### Task prompt
Show each line in the listing that contains the string "instances". Treat uppercase and lowercase as different.

### Data records

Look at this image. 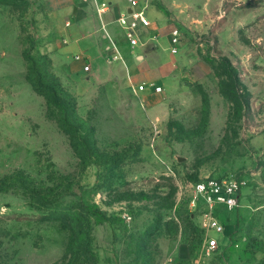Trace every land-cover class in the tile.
I'll use <instances>...</instances> for the list:
<instances>
[{"label": "rangeland", "instance_id": "rangeland-1", "mask_svg": "<svg viewBox=\"0 0 264 264\" xmlns=\"http://www.w3.org/2000/svg\"><path fill=\"white\" fill-rule=\"evenodd\" d=\"M151 2L148 17L160 10V30L182 36L162 90L136 95L114 52L88 73L75 65L83 39L73 47L48 0H0V264H264V0ZM223 57L248 92L239 103L211 65ZM230 175L238 207L219 212L231 237L211 250L192 184Z\"/></svg>", "mask_w": 264, "mask_h": 264}, {"label": "crops", "instance_id": "crops-1", "mask_svg": "<svg viewBox=\"0 0 264 264\" xmlns=\"http://www.w3.org/2000/svg\"><path fill=\"white\" fill-rule=\"evenodd\" d=\"M109 1H111L112 3L110 8L102 16H98L95 5L91 0H48L49 8L51 9V11H53L59 17V19L65 20V25L69 26V28L67 29V34L70 40L73 38V47L79 45L80 40L83 39L82 51H74L73 57L75 65L79 66V69L84 73H88L92 68L91 62L96 61L98 64H105L107 58H110V54L114 52L109 40V38H111L116 42L119 54H121V56L123 55L122 58L116 59H121L120 61L124 64V66L126 67L125 69H127L128 73H131L133 80L141 81V83H149L150 81L158 84L156 83L157 81H154L163 80L168 69L167 61H164L163 56L165 51L169 49V31L165 32L164 30H160V26H157V24H162L164 21V18L161 15V11L157 10L156 8L153 9L152 16L155 21H152L153 19L151 17L152 20L149 18L151 21L150 26L147 28L141 27L140 42L136 46L138 47L136 49L138 51V54L135 56L137 60H134V58L131 57L130 49L125 48L123 45H120L114 38V34H112V32H114L112 24L113 22H116L115 18L117 17L119 12L122 9L127 8L128 1ZM147 3L148 12L149 8H151L152 6L154 7V5H152L151 0H147ZM88 11H92L93 14L91 20L94 23V32L88 35H84L82 32L87 27L86 16L88 14ZM109 26H111L110 29ZM84 41H86V43H84ZM166 41L168 43V46L162 49L161 46ZM76 55H79L80 59H77L75 57ZM121 62L115 60L112 63ZM84 64H89V71L83 70ZM118 67H120V64L118 65ZM122 72H124V70L121 69L120 73ZM135 87L136 86H133L132 91L137 95L139 91H135ZM230 237L231 235L226 232L225 229L224 235L222 236L224 243H228Z\"/></svg>", "mask_w": 264, "mask_h": 264}, {"label": "built area", "instance_id": "built-area-1", "mask_svg": "<svg viewBox=\"0 0 264 264\" xmlns=\"http://www.w3.org/2000/svg\"><path fill=\"white\" fill-rule=\"evenodd\" d=\"M98 16H102L111 6L109 0H91ZM127 8L122 9L115 21L123 29L126 43L131 47H136L140 42V30L150 26V19L147 15V0H127ZM182 33L177 26L169 30V51L177 52ZM111 47L114 50L113 57L119 58V51L116 42L109 38ZM80 59L79 55L75 56ZM84 71H89V64L83 65ZM154 93L160 92L162 86L153 82H142L134 90L143 91L147 87ZM241 183L234 176H224L221 178L201 179L192 184L191 194L188 200V207L194 216L196 213L198 226L204 233V242L208 249H214L219 245V236L224 235L225 222L220 216V209L227 211L238 207ZM214 234V235H213ZM216 234V235H215Z\"/></svg>", "mask_w": 264, "mask_h": 264}, {"label": "trees", "instance_id": "trees-1", "mask_svg": "<svg viewBox=\"0 0 264 264\" xmlns=\"http://www.w3.org/2000/svg\"><path fill=\"white\" fill-rule=\"evenodd\" d=\"M211 65L214 69L215 74L219 78V85L221 88V93L232 102L236 101L237 103L240 102L239 96L243 95L246 97L248 96V92L240 94L238 96V90L240 89L241 84L239 83L238 72L237 70L231 65L228 58L223 57L220 59L219 62L215 63L211 61ZM35 87L41 91L52 104L55 105H63L65 101L57 95L55 86L52 83H43L41 80L35 83ZM231 93L235 94V98H232ZM247 101V100H246ZM176 125L177 122H169L168 127L171 129L172 125ZM89 213L95 214L97 212H101L97 209L96 206H92Z\"/></svg>", "mask_w": 264, "mask_h": 264}, {"label": "water", "instance_id": "water-1", "mask_svg": "<svg viewBox=\"0 0 264 264\" xmlns=\"http://www.w3.org/2000/svg\"><path fill=\"white\" fill-rule=\"evenodd\" d=\"M176 159H177V161H183V160H185V157L184 156L177 155L176 156Z\"/></svg>", "mask_w": 264, "mask_h": 264}]
</instances>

### Solution
I'll use <instances>...</instances> for the list:
<instances>
</instances>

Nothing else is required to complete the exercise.